Dans les archives de Catherine et Hélène, les deux filles de l”ancien député radical du Loiret, il a retrouvé de saisissantes photos noir et blanc de la jeunesse du futur ministre, de sa période d’avocat au barreau d’Orléans, de manifestations de jeunes laïcs en mairie, puis des illustrations de son action au ministère.
Dans la mémoire collective
“La place méritée au sein de notre mémoire collective, Jean Zay doit aussi l’occuper pleinement à Orléans, là où il est né, a vécu, aimé, bâti sa vie, familiale, professionnelle, politique…”, écrit Pierre Allorant.
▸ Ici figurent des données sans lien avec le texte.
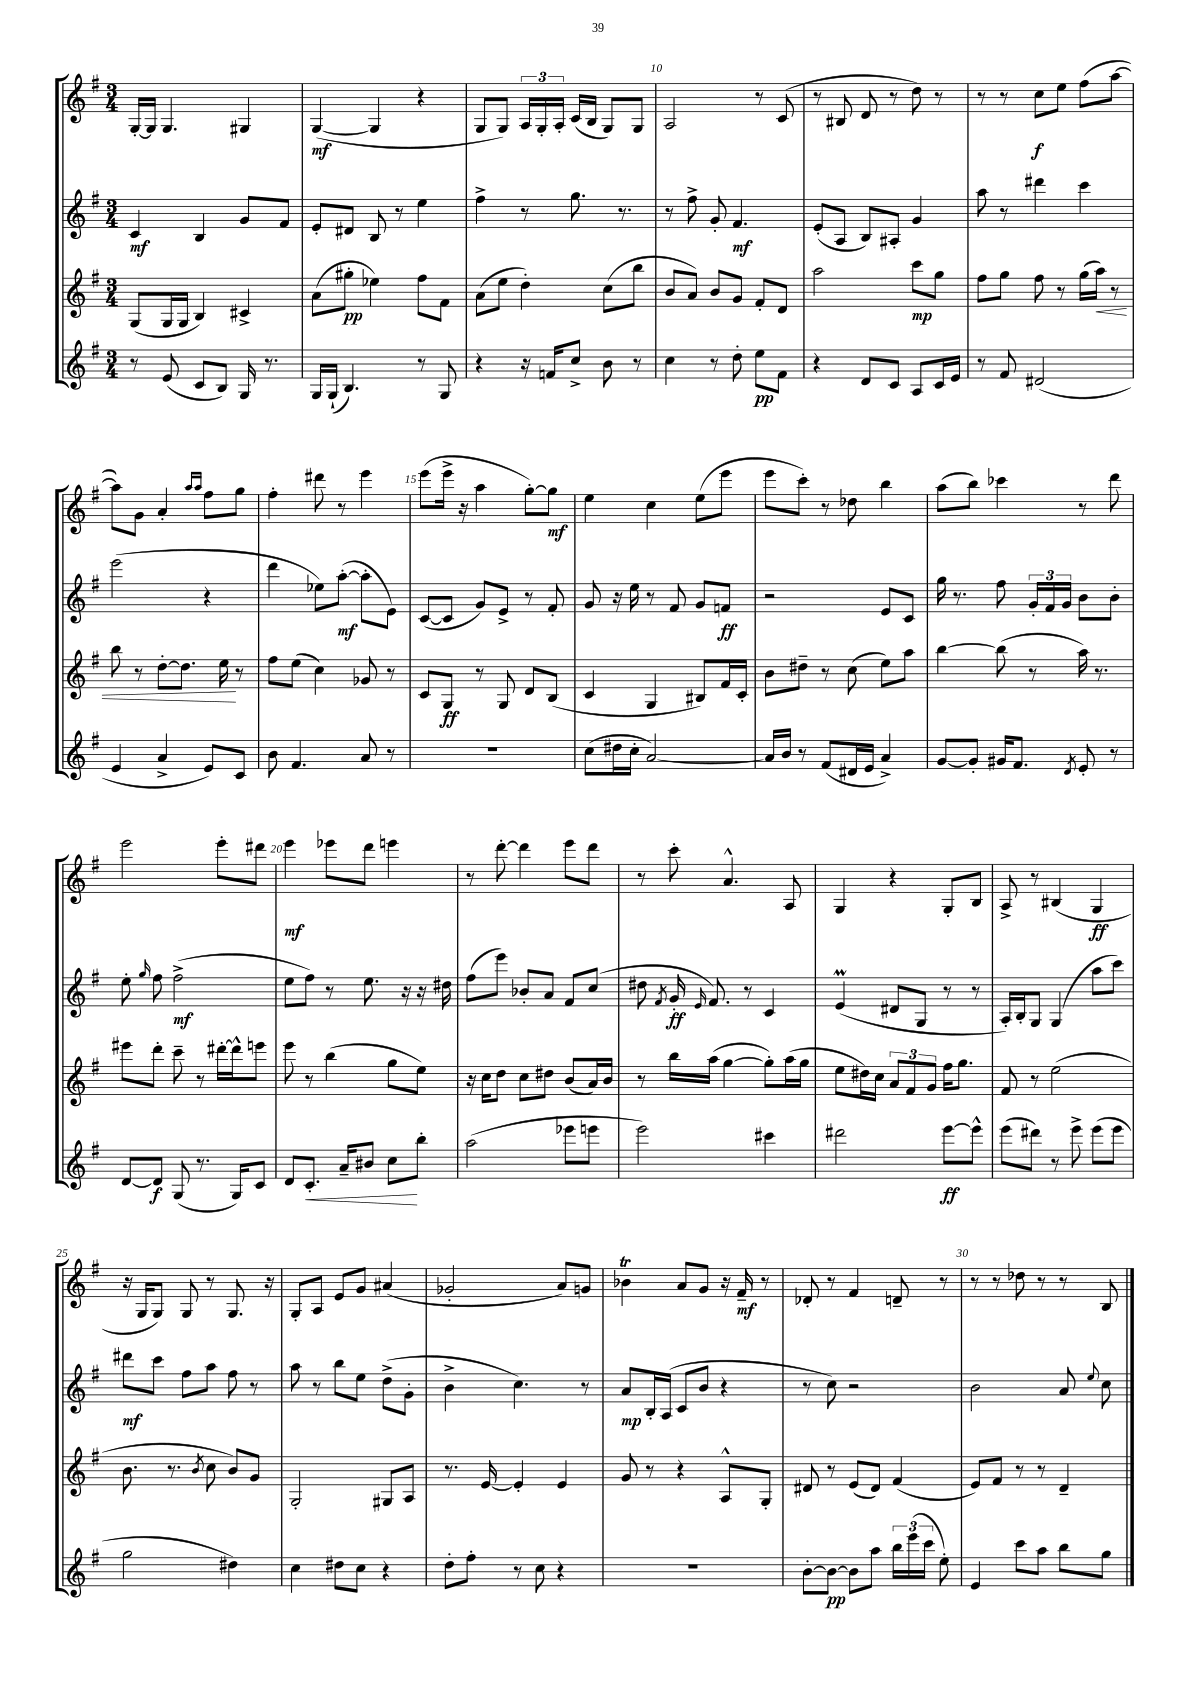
<<
\new StaffGroup <<
\new Staff = "s0" {
    \clef treble \key g \major \numericTimeSignature \time 3/4
    \autoBeamOff g16[~-. g16] g4. gis4 |
    g4~\mf( g4 r4 |
    g8[ g8]) \tuplet 3/2 { a16[ g16-. a16]-. } c'16[( b16] g8[) g8] |
    a2 r8 c'8( |
    r8 bis8 d'8 r8 d''8) r8 |
    r8 r8 c''8[\f e''8] fis''8[( a''8]~ |
    a''8[) g'8] a'4-. \grace { a''16[ a''16] } fis''8[ g''8] |
    fis''4-. dis'''8 r8 e'''4 |
    e'''8[( e'''16]-> r16 a''4 g''8[~-.) g''8]\mf |
    e''4 c''4 e''8[( e'''8] |
    e'''8[ c'''8]-.) r8 des''8 b''4 |
    a''8[( b''8]) ces'''4 r8 d'''8 |
    e'''2 e'''8[-. dis'''8] |
    e'''4\mf ees'''8[ d'''8] e'''4 |
    r8 d'''8~-. d'''4 e'''8[ d'''8] |
    r8 c'''8-. a'4.-^ a8 |
    g4 r4 g8[-. b8] |
    a8-> r8 bis4( g4\ff |
    r16 g16[ g8]) g8 r8 g8. r16 |
    g8[-. a8] e'8[ g'8] ais'4( |
    ges'2-. a'8[) g'8] |
    bes'4\trill a'8[ g'8] r16 fis'16--\mf r8 |
    des'8-. r8 fis'4 d'8-- r8 |
    r8 r8 des''8 r8 r8 b8 \bar "|." |
}
\new Staff = "s1" {
    \clef treble \key g \major \numericTimeSignature \time 3/4
    \autoBeamOff c'4\mf b4 g'8[ fis'8] |
    e'8[-. dis'8] b8 r8 e''4 |
    fis''4-> r8 g''8. r8. |
    r8 fis''8-> g'8-. fis'4.\mf |
    e'8[-.( a8] b8[) ais8]-. g'4 |
    a''8 r8 dis'''4 c'''4 |
    e'''2( r4 |
    d'''4 ees''8[) a''8]~-.\mf( a''8[-. e'8]) |
    c'8[~( c'8] g'8[) e'8]-> r8 fis'8-. |
    g'8 r16 e''16 r8 fis'8 g'8[ f'8]\ff |
    r2 e'8[ c'8] |
    g''16 r8. fis''8 \tuplet 3/2 { g'16[-. fis'16 g'16] } b'8[ b'8]-. |
    e''8-. \grace { g''16 } fis''8 fis''2->\mf( |
    e''8[ fis''8]) r8 e''8. r16 r16 dis''16 |
    fis''8[( e'''8]) bes'8[-. a'8] fis'8[ c''8]( |
    dis''8 \acciaccatura { fis'8 } g'16-.\ff \grace { e'16 } fis'8.) r8 c'4 |
    e'4\prall( dis'8[ g8] r8 r8 |
    a16[-.) b16-. g8] g4( a''8[ c'''8]) |
    dis'''8[\mf c'''8] fis''8[ a''8] fis''8 r8 |
    a''8 r8 b''8[ e''8] d''8[->( g'8]-. |
    b'4-> c''4.) r8 |
    a'8[\mp b16-. a16]( c'8[ b'8] r4 |
    r8 c''8) r2 |
    b'2 a'8 \appoggiatura { e''8 } c''8 \bar "|." |
}
\new Staff = "s2" {
    \clef treble \key g \major \numericTimeSignature \time 3/4
    \autoBeamOff g8[( g16 g16] b4) cis'4-> |
    a'8[( gis''8]-.\pp ees''4) fis''8[ fis'8] |
    a'8[( e''8] d''4-.) c''8[( b''8] |
    b'8[ a'8]) b'8[ g'8] fis'8[-. d'8] |
    a''2 c'''8[\mp g''8] |
    fis''8[ g''8] fis''8 r8 g''16[( a''16]\<) r8 |
    b''8 r8 d''8[~-. d''8.] e''16\! r8 |
    fis''8[ e''8]( c''4) ges'8 r8 |
    c'8[ g8]\ff r8 g8 d'8[ b8]( |
    c'4 g4 bis8[) fis'16 c'16]-. |
    b'8[ dis''8]-- r8 c''8( e''8[) a''8] |
    b''4~ b''8( r8 a''16) r8. |
    eis'''8[ d'''8]-. c'''8-- r8 dis'''16[~-. dis'''16-^ e'''8] |
    e'''8 r8 b''4( g''8[ e''8]) |
    r16 c''16[ d''8] c''8[ dis''8] b'8[( a'16) b'16] |
    r8 b''16[ a''16]( g''4~ g''8[-.) a''16( g''16] |
    e''8[ dis''16) c''16] \tuplet 3/2 { a'8[ fis'8 g'8] } fis''16[ g''8.] |
    fis'8 r8 e''2( |
    b'8. r8. \acciaccatura { b'8 } c''8 b'8[) g'8] |
    g2-. gis8[ a8] |
    r8. e'16~ e'4-. e'4 |
    g'8 r8 r4 a8[-^ g8]-. |
    dis'8 r8 e'8[( dis'8]) fis'4( |
    e'8[) fis'8] r8 r8 d'4-- \bar "|." |
}
\new Staff = "s3" {
    \clef treble \key g \major \numericTimeSignature \time 3/4
    \autoBeamOff r8 e'8( c'8[ b8]) g16 r8. |
    g16[ g16]-!( b4.) r8 g8 |
    r4 r16 f'16[ c''8]-> b'8 r8 |
    c''4 r8 d''8-. e''8[\pp fis'8] |
    r4 d'8[ c'8] a8[ c'16 e'16] |
    r8 fis'8 dis'2( |
    e'4 a'4-> e'8[) c'8] |
    b'8 fis'4. a'8 r8 |
    r2. |
    c''8[( dis''16 c''16]-. a'2~) |
    a'16[ b'16] r8 fis'8[( dis'16 e'16] a'4->) |
    g'8[~ g'8]-. gis'16[ fis'8.] \acciaccatura { d'8 } e'8-. r8 |
    d'8[~ d'8]\f g8( r8. g16[) c'8] |
    d'8[ c'8.]-.\< a'16[-- bis'8] c''8[\! b''8]-. |
    a''2( ees'''8[ e'''8] |
    e'''2) cis'''4 |
    dis'''2 e'''8[~\ff e'''8]-^ |
    e'''8[( dis'''8]) r8 e'''8-> e'''8[( e'''8] |
    g''2 dis''4) |
    c''4 dis''8[ c''8] r4 |
    d''8[-. fis''8]-. r8 c''8 r4 |
    R2. |
    b'8[~-. b'8]~\pp b'8[ a''8] \tuplet 3/2 { b''16[ e'''16( c'''16] } e''8-.) |
    e'4 c'''8[ a''8] b''8[ g''8] \bar "|." |
}
>>
>>
\layout { \context { \Score currentBarNumber = #7 \override BarNumber.break-visibility = ##(#f #t #t) barNumberVisibility = #(every-nth-bar-number-visible 5) } }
Lors de la campagne électorale de 1932, Jean Zay mit lui-même en avant cet enracinement de sa famille et de son grand père venu “des provinces perdues”, qui s’installe dans l’Orléanais. Il veut ainsi “anticiper sur la campagne violente d’adversaires qui tentent de le présenter comme un intellectuel hors sol, entendez un produit de la République honnie des avocats, des francs maçons, de juifs et des protestants, bref “l’anti-France” vu par Mauras et par le très réactionnaire Journal du Loiret.”
Son père est rédacteur en chef d’un autre journal, Le Progrès du Loiret. Allorant nous raconte ensuite les premiers écrits lycéens de Jean Zay, lorsqu’au lycée Pothier il fonde “le potache bouillant” puis le Grenier avec Marcel Abraham, René Berthelot et Roger Secrétain, futur fondateur de la République du Centre et futur maire d’Orléans. “Il y rédige des chroniques à l’ironie guêpine et il dessine aussi de sa plume “des silhouettes orléanaises”.
L’obsession des nouvelles d’Orléans
Pierre Allorant raconte encore ses “universités” aux jeunes radicaux du Loiret, ses études de droit à Paris, ses premiers pas de journaliste, son mariage au Temple, son initiation à la loge Dolet puis ses premiers pas en politique aux législatives et aux cantonales…
En prison de Riom où l’a jeté le régime de Vichy qui le fera assassiner par la milice en 1944, Jean Zay s’inquiétera du sort de sa ville, “l’obsession des nouvelles d’Orléans, cité Martyr”.
Dans cet ouvrage sur Jean Zay, sous-titré “invention, reconnaissance, postérité”, signé avec Gabriel Bergougnoux et Pascal Cordereix, PIerre Allorant décrit par le menu cet attachement viscéral à Orléans de l’ancien ministre de l’Education nationale (et des Beaux arts). Son lointain successeur, Najat Vallaud Balkacem, elle aussi mise en cause pour ses origines, et fidèle d’Orléans, a reçu l’ouvrage des mains de ses auteurs, lors des rendez-vous de l’histoire de Blois. Le rejet de l’autre: pas grand chose de nouveau sous le ciel parfois gris de nos Républiques.
Ch.B
Jean Zay, aux Presses universitaires François Rabelais (Tours), dans la collection “Perpectives historiques”, 174 pages, 22€.
Les auteurs:
– Pierre Allorant est professeur d’histoire du droit à l’université
d’Orléans (POLEN) et secrétaire général du Comité d’histoire parlementaire et politique.
– Gabriel Bergounioux est professeur de linguistique
à l’université d’Orléans et directeur du laboratoire ligérien de linguistique
– Pascal
Cordereix est conservateur en chef des bibliothèques et chef du service des documents sonores à la BNF de Paris.